Still, Martin is far from passive even as she utilizes a kind of automatism, or free association, to dictate the framework of her compositions. A sort of improvisational topography ultimately emerges as the artist responds to the voids and spaces that appear.

Martin has developed a striking cast of characters, signs, and symbols with which she fills in space. These iconographic images and gestures establish the specific hieroglyphic-like language Martin uses as a tool for communication. 

From her initial unbroken line emerge squiggles that lead to noses, lips, and eyes, and dashes and blips that create a landscape populated by an interconnected and harmonious ensemble of characters. 
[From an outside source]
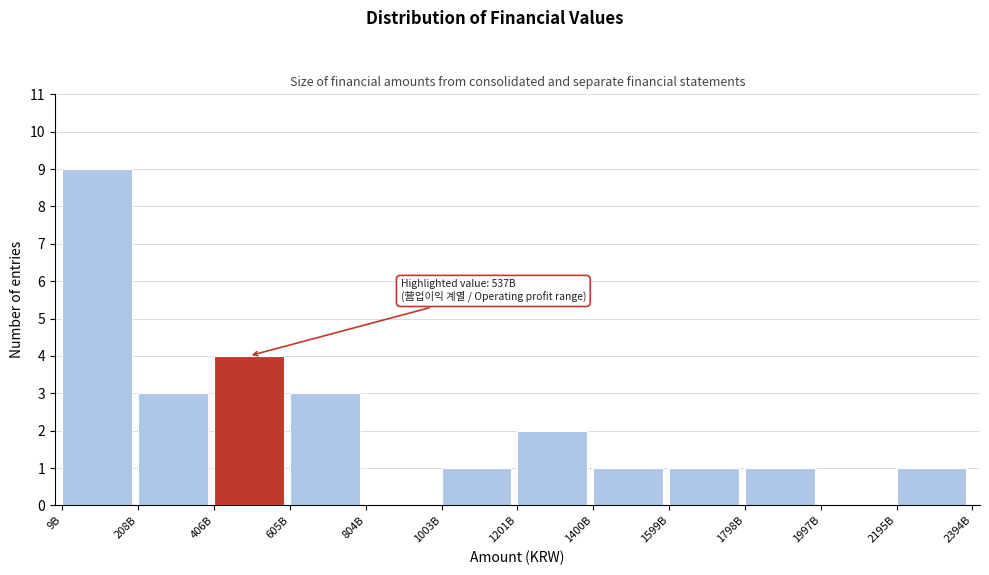

Reading left to right, extract all data points from this chart.

9B=9	208B=3	406B=4	605B=3	804B=0	1003B=1	1201B=2	1400B=1	1599B=1	1798B=1	1997B=0	2195B=1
The artist pairs these reliable forms with written words, building depth and complexity and suffusing the work with “good intentions.” The language and expressions Martin chooses, which often appear as if uttered by the crowd of faces or stick-people inhabiting the composition, ultimately establish an atmosphere intended to encourage us to embrace the task of narrating the work as we see it. 

Martin is resolute in never predetermining content, never planning the work prior to execution. In this way she avoids orienting compositions to elicit a specific response. Rather, Martin hopes that people will see and share all manner of moments throughout her densely drawn surfaces and return for repeated viewing, since the work never develops a distinct beginning or end.
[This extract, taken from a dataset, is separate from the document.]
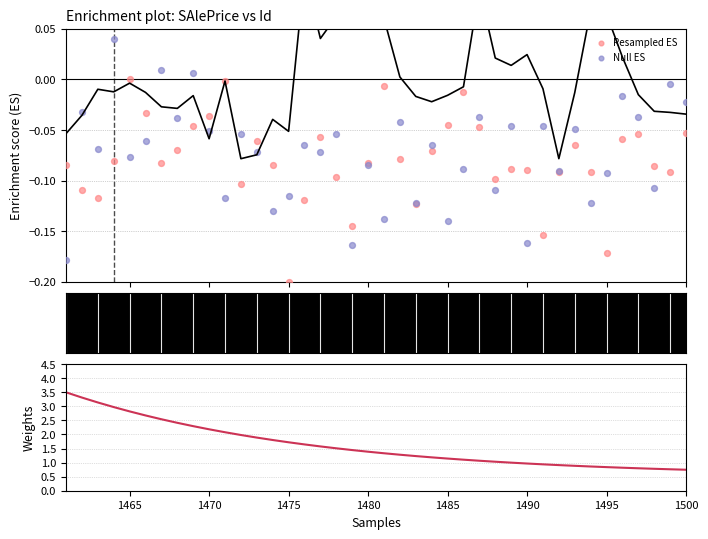

At how many categories does at least one series exceed 2?

11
Among the noteworthy aspects of Martin’s work is her strict use of black and white. Again, this is specifically designed to support nuanced and divergent readings of the work. Martin believes that we all have biased associations with certain colors that are ingrained and unavoidable. However, by limiting her palette to the inherent neutrality of black and white, Martin encourages contrasting readings of her work by different individuals.


Martin’s mantra is “Draw on Everything,” which she does with aplomb. Traditional surfaces, such as paper, have always served the artist well, but she does not discriminate. Often the objects Martin chooses have some personal connection to her, but she subverts this history by coating them in white gesso or paint. There is an erasure that happens here, to be sure, but it is not total. The objects, such as toys, clothes, or bottles, still maintain their distinctive shapes. By removing color from the equation, however, Martin has not only disrupted the object’s backstory but also suspended its basic meaning. Separated from function, these objects become primed surfaces for exploration and expression. 

Martin does not view her alterations as merely superficial or cosmetic, rather she sees them as a way to breathe new life into the objects and an opportunity to rethink our connections to them. Martin fundamentally transforms our understanding of her adapted objects and spaces by pairing the processes of recognition and reimagination.


The unambiguous positivity that radiates from Martin’s installations and drawings is also a trademark of hers. Toys bring joy to us as children, and the artist encourages adults to embrace that simple feeling as well. Martin makes the assertion through her work that a toy’s capacity to encourage us to imagine and to create new worlds of possibility need not stop at childhood. The open-ended affirmational statement that forms the title of this exhibition, Someday We Can, is intended to reinforce the notion that positive action filtered through imagination and creative activity can result in transformational change for good. We are invited to finish the statement “someday we can” in a way that uplifts the collective “we,” encourages “someday” to be today, and shifts the potential of “can” into an emphatic “did” that results in unmistakable momentum toward a better, more just, more kind, and more inclusive future.